Volvió a Suffolk, Inglaterra. Trabajó en un banco, pero el mar siguió reclamándola. Navegó otra vez en el Olympic, sin sobresaltos…
A los 35 años se casó con John James Lewis, de 46. Profesión: cae de maduro: ¡marino mercante!
Pero se divorció al año, empezó a trabajar para la Red Star Line, y sirvió como camarera y enfermera en cinco cruceros alrededor del mundo. En 1943 escribió sus memorias, publicadas recién en 1997 por decisión de dos de sus sobrinas.

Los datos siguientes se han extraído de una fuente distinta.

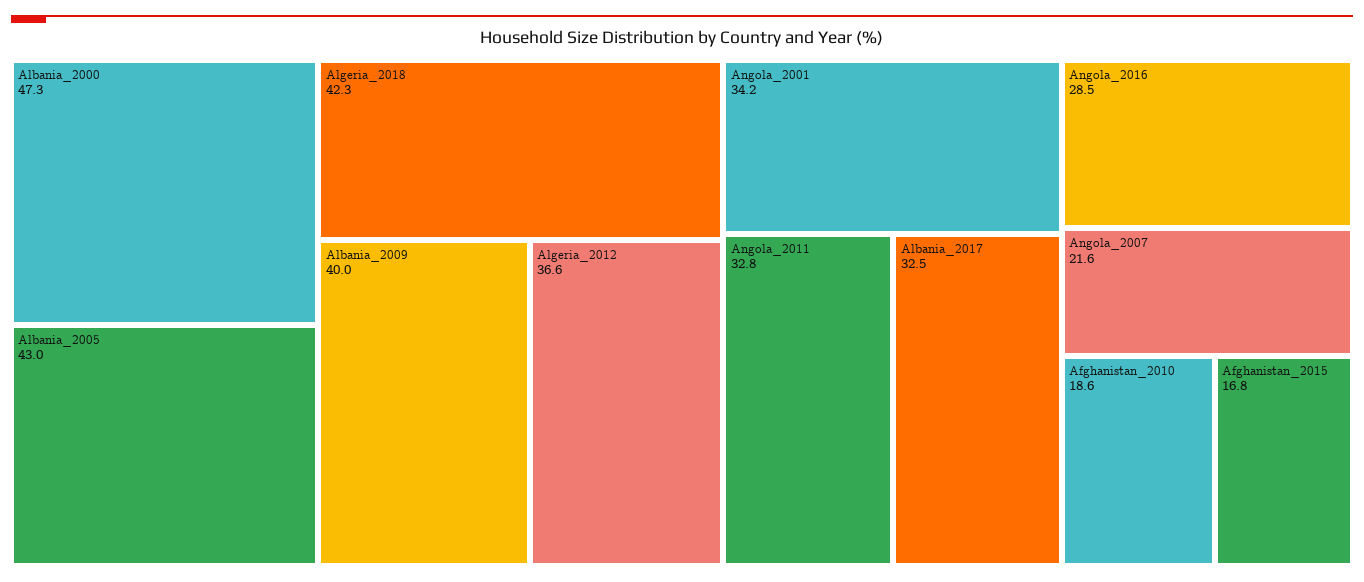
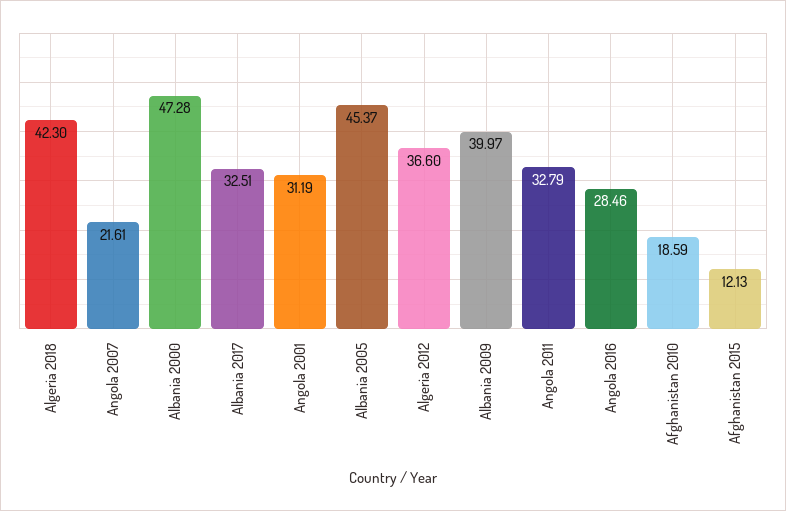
Albania_2005: 43 -> 45.37
Angola_2001: 34.2 -> 31.19
Afghanistan_2015: 16.8 -> 12.13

En 1950 le dijo adiós al mar: su mundo durante más de cuatro décadas. Vendió su casa y se mudó a un pueblo: Great Ashfield, Suffolk.
Extraña metamorfosis: dejó de hablar con el agua y empezó un devoto diálogo con la tierra.
Tornó en jardinera. Plantó narcisos, tulipanes, rosas, vegetales de todo tipo, crió gallinas y vendió sus huevos: su modesta economía para aumentar algo una pensión que apenas le alcanzaba para sobrevivir: un arte en el que había sido reina absoluta.
En mayo de 1971, a los 83 años, su corazón naufragó. Y para él no hubo botes salvavidas ni un Carpathia providencial.